Fu il turno di Harry ad essere perplesso. Aveva spalancato il suo sorriso più bello...ma per cosa? Non che gli dispiacesse ammirarlo, ma non capiva come potesse esaltarsi con così poco.
- La che? -
- Ma non hai mai visto Robin Hood? - era scioccante, chiunque conosceva la foresta di Sherwood...giusto?
- Non ho avuto tempo e una volta finito il tour nelle sale ,era terminato. Comprerò il dvd - Elene immaginò se stessa con due punti interrogativi al posto degli occhi, come i cartoni animati giapponesi.
- Ma io sto parlando del cartone della Disney -
- Ah sì, ma avrò avuto 8 anni! - aveva sospettato si trattasse dell'ultimo film con Russell Crowe...
- Malissimo! Prima Cenerentola e ora Robin Hood, che disastro! - si portò una mano tra i capelli e lui non poté far a meno di notare come tenesse l'altra saldamente ancorata alla ringhiera. Immaginò quanto tremasse anche quando si mostrava apparentemente sicura.
Lei forse era esagerata da un verso, ma lui anche nella sua totale ignoranza! Voltò completamente il busto verso dove credeva che fosse. Inspiegabilmente cercò la sua mano poco più avanti lungo la ringhiera e ancora più inspiegabilmente, la trovò, prendendola con forza e decisione - Bisogna sopperire questa mancanza, andiamo! - Harry rimase stupito non appena lei si voltò di scatto afferrando la sua mano. Sembrava sapesse che l'avrebbe trovata a pochi centimetri dalla sua.
- Ma dove? - la strattonò, evitandole di andare dalla parte sbagliata, era partita in quarta e sembrava volerselo tirare dietro. Un ghigno apparve sul suo viso. Da quando era lei a condurre?!
- A vederlo in camera mia! - esclamò con ovvietà.

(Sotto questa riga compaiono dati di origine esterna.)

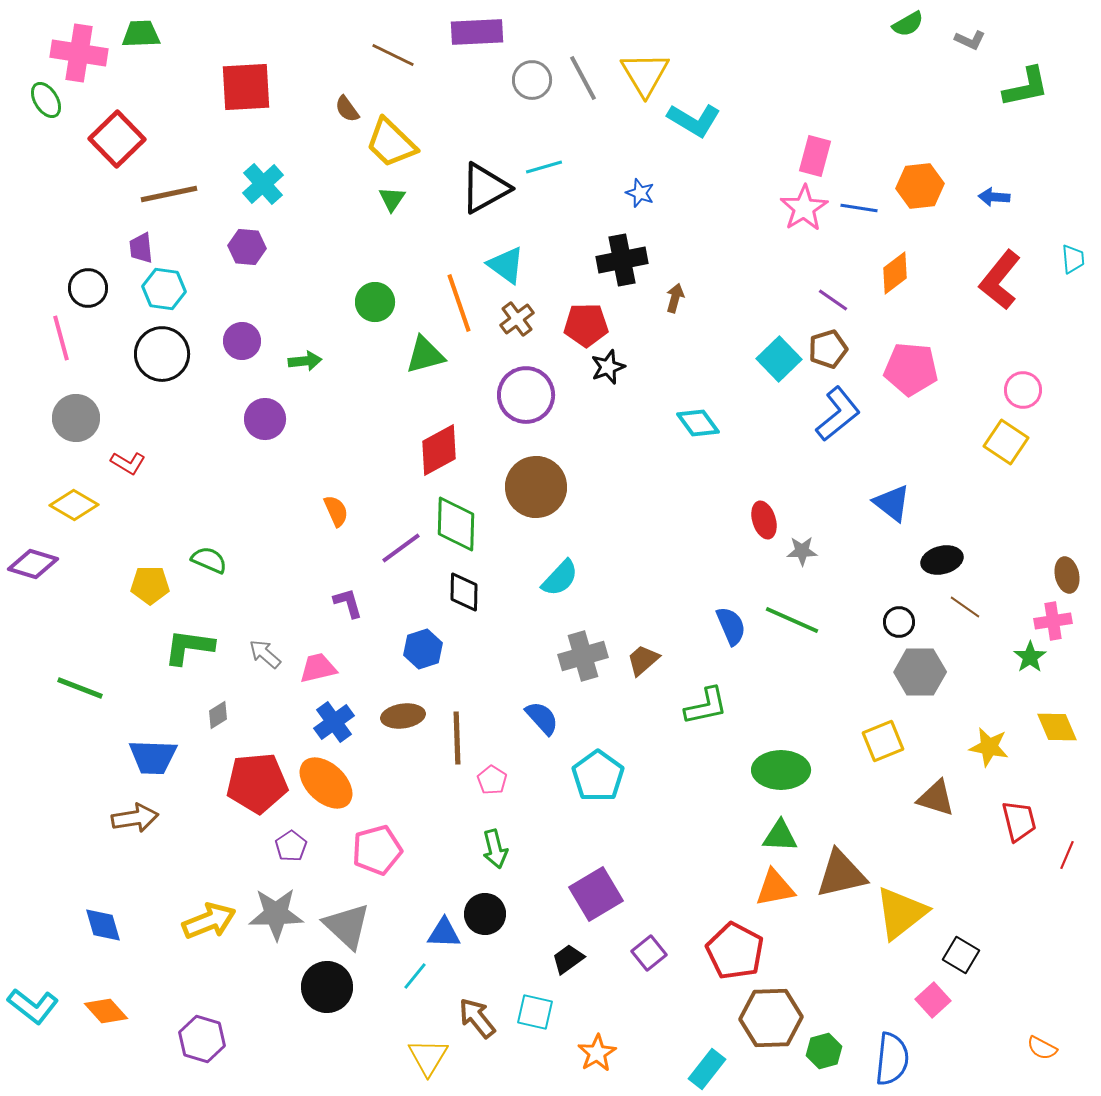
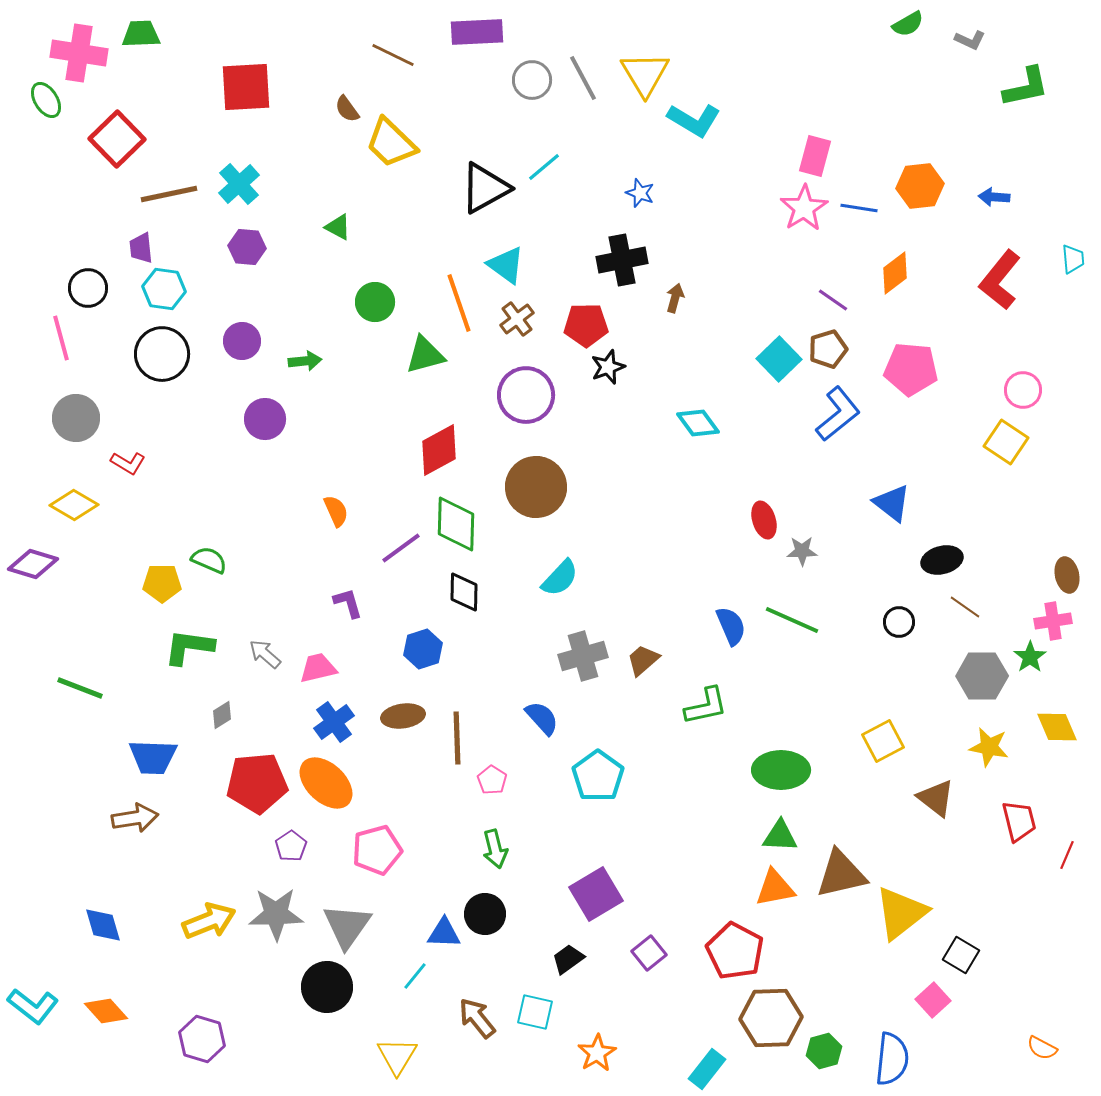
cyan line at (544, 167): rotated 24 degrees counterclockwise
cyan cross at (263, 184): moved 24 px left
green triangle at (392, 199): moved 54 px left, 28 px down; rotated 36 degrees counterclockwise
yellow pentagon at (150, 585): moved 12 px right, 2 px up
gray hexagon at (920, 672): moved 62 px right, 4 px down
gray diamond at (218, 715): moved 4 px right
yellow square at (883, 741): rotated 6 degrees counterclockwise
brown triangle at (936, 798): rotated 21 degrees clockwise
gray triangle at (347, 926): rotated 22 degrees clockwise
yellow triangle at (428, 1057): moved 31 px left, 1 px up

- Vuoi dire che dovrò vederlo da solo! - brontolò certo che non si sarebbe offesa.
- Io lo conosco a memoria! - dal tono con cui lo disse, traspariva chiaramente tutta la sua fierezza - Non ti accorgerai neanche che io non posso vederlo, le immagini sono tutte nella mia testa - l'osservò ancora più sbigottito. Quello era un segno: era completamente folle!
- Mi fai quasi paura - ammise tra il divertimento e la sua reale condizione. Vide chiaramente un ghigno malefico comparire sul suo viso e con esso l'estremo indice della sua insolita follia.